#### [TASK LIST]
A - Answer these questions from the Ironman excerpt, one per line:
(i) What illness did the writer get at the beginning of July?
(ii) Why did the writer not get the bike gears they wanted?
(iii) At what times did the writer wake up in Penticton?
B - Decide whether each statement agrees with the Ironman excerpt. Answer yes or no and quote the words that settle it.
(i) The writer felt properly prepared for the race.
(ii) The writer teased Brett during dinner.
(iii) Sighting was impossible during the first half of the swim.
C - Keep writing the Ironman excerpt, picking up right after its final sentence.

#### [EXCERPT TO READ]

When Brett arrived, we had a little sob together, then got cleaned up and all went out for dinner. Even though i genuinely felt bad for Brett, all through dinner, i mercilessly teased him about needing to learn how to change a tire if he was gonna do Ironman. He took it in stride though, like any of my brothers would. Without him, i probably never would have even got to the starting line.
So, here's my list of excuses!!!
In the last year, I have had numerous injuries that prevented me from training properly. Just as i seemed to be getting over these, at the beginning of July, I got covid and with it a persistent cough. I tried to maintain some training throughout that, but i think I may have only delayed my recovery and I'm still fucking coughing, especially after any kind of workout. I knew i was not properly prepared, but wanted to try anyway.
Sighting for the second half of the swim was impossible and exasperated by the well meaning support people.
I didn't have the right gearing on my bike. I did actually make a recent change to improve it, but the gears i wanted were on backorder so I took what I could get.
I hadn't slept properly since we got to Penticton. My body refused to change time zones. Regardless of when i went to bed, I was up at 230 or 3am. This was only useful on race day when i needed to be up then.

#### [SOURCE DATA]
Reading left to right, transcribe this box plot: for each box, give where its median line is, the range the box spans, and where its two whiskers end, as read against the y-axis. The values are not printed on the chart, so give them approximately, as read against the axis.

#### [EXERCISE ANSWERS]
A -
(i) Covid, along with a persistent cough.
(ii) The gears were on backorder.
(iii) At 230 or 3am.

B -
(i) No: "I knew i was not properly prepared"
(ii) Yes: "all through dinner, i mercilessly teased him"
(iii) No: "Sighting for the second half of the swim was impossible"

C -
Now those are all good excuses but I'm not using them.
Here's the two simple reasons I did not finish....I did not train enough and I weigh too much. Simply put, my power to weight ratio is far to low. I don't need any excuses because I can plainly see that reality.
My take aways...at my age, I need much more prep time, can't just fly by the seat of my pants. Also, I've got the most supportive people in the world all around me. All your kind words and encouragement keep me alive, stumbling head first into whatever is coming next. Thanks much and love you all
"Being honest with myself is something I like. I am happy that I don't make excuses when I make a mistake. This is a good way to improve in the fastest way."